> [Exercise materials]:
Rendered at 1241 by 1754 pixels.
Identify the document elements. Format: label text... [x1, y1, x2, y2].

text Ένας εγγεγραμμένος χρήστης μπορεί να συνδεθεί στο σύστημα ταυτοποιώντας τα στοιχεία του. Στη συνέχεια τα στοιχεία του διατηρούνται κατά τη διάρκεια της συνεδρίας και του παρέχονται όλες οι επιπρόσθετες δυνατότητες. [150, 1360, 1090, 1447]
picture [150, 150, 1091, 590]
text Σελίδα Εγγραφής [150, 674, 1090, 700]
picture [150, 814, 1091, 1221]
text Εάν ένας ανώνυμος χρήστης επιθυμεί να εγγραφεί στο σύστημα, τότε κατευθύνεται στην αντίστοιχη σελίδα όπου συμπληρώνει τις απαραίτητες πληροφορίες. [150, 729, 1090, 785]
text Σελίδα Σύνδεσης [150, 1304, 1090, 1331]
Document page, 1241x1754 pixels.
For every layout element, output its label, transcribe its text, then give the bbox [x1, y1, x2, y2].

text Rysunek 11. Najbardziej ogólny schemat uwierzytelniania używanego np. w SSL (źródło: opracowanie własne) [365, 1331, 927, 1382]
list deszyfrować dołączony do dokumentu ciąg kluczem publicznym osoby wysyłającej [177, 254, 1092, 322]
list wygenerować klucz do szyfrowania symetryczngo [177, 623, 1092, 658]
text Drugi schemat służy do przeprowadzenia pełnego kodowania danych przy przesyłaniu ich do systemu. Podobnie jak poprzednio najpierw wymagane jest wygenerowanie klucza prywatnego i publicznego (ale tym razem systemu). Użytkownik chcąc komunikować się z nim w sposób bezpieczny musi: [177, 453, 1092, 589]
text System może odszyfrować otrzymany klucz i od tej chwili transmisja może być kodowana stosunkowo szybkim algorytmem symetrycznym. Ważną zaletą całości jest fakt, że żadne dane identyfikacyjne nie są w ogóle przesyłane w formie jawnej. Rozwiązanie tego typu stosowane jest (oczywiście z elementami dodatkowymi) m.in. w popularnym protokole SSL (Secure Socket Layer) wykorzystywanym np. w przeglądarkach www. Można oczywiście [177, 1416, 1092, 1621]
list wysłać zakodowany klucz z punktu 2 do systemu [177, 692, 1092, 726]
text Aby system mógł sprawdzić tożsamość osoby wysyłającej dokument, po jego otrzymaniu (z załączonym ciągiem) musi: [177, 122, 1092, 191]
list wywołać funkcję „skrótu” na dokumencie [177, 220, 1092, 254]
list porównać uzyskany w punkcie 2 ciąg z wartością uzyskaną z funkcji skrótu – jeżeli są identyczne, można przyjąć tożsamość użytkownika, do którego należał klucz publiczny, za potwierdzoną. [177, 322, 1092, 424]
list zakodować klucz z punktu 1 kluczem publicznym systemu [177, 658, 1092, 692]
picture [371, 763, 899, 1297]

> [What to produce]: Write out all of the lines above again, word for word and character for character.

> [Exercise answer]:
Rendered at 1241 by 1754 pixels.
Identify the document elements. Format: label text... [x1, y1, x2, y2].

text Ένας εγγεγραμμένος χρήστης μπορεί να συνδεθεί στο σύστημα ταυτοποιώντας τα στοιχεία του. Στη συνέχεια τα στοιχεία του διατηρούνται κατά τη διάρκεια της συνεδρίας και του παρέχονται όλες οι επιπρόσθετες δυνατότητες. [150, 1360, 1090, 1447]
picture [150, 150, 1091, 590]
text Σελίδα Εγγραφής [150, 674, 1090, 700]
picture [150, 814, 1091, 1221]
text Εάν ένας ανώνυμος χρήστης επιθυμεί να εγγραφεί στο σύστημα, τότε κατευθύνεται στην αντίστοιχη σελίδα όπου συμπληρώνει τις απαραίτητες πληροφορίες. [150, 729, 1090, 785]
text Σελίδα Σύνδεσης [150, 1304, 1090, 1331]
Document page, 1241x1754 pixels.
For every layout element, output its label, transcribe its text, then give the bbox [x1, y1, x2, y2].

text Rysunek 11. Najbardziej ogólny schemat uwierzytelniania używanego np. w SSL (źródło: opracowanie własne) [365, 1331, 927, 1382]
list deszyfrować dołączony do dokumentu ciąg kluczem publicznym osoby wysyłającej [177, 254, 1092, 322]
list wygenerować klucz do szyfrowania symetryczngo [177, 623, 1092, 658]
text Drugi schemat służy do przeprowadzenia pełnego kodowania danych przy przesyłaniu ich do systemu. Podobnie jak poprzednio najpierw wymagane jest wygenerowanie klucza prywatnego i publicznego (ale tym razem systemu). Użytkownik chcąc komunikować się z nim w sposób bezpieczny musi: [177, 453, 1092, 589]
text System może odszyfrować otrzymany klucz i od tej chwili transmisja może być kodowana stosunkowo szybkim algorytmem symetrycznym. Ważną zaletą całości jest fakt, że żadne dane identyfikacyjne nie są w ogóle przesyłane w formie jawnej. Rozwiązanie tego typu stosowane jest (oczywiście z elementami dodatkowymi) m.in. w popularnym protokole SSL (Secure Socket Layer) wykorzystywanym np. w przeglądarkach www. Można oczywiście [177, 1416, 1092, 1621]
list wysłać zakodowany klucz z punktu 2 do systemu [177, 692, 1092, 726]
text Aby system mógł sprawdzić tożsamość osoby wysyłającej dokument, po jego otrzymaniu (z załączonym ciągiem) musi: [177, 122, 1092, 191]
list wywołać funkcję „skrótu” na dokumencie [177, 220, 1092, 254]
list porównać uzyskany w punkcie 2 ciąg z wartością uzyskaną z funkcji skrótu – jeżeli są identyczne, można przyjąć tożsamość użytkownika, do którego należał klucz publiczny, za potwierdzoną. [177, 322, 1092, 424]
list zakodować klucz z punktu 1 kluczem publicznym systemu [177, 658, 1092, 692]
picture [371, 763, 899, 1297]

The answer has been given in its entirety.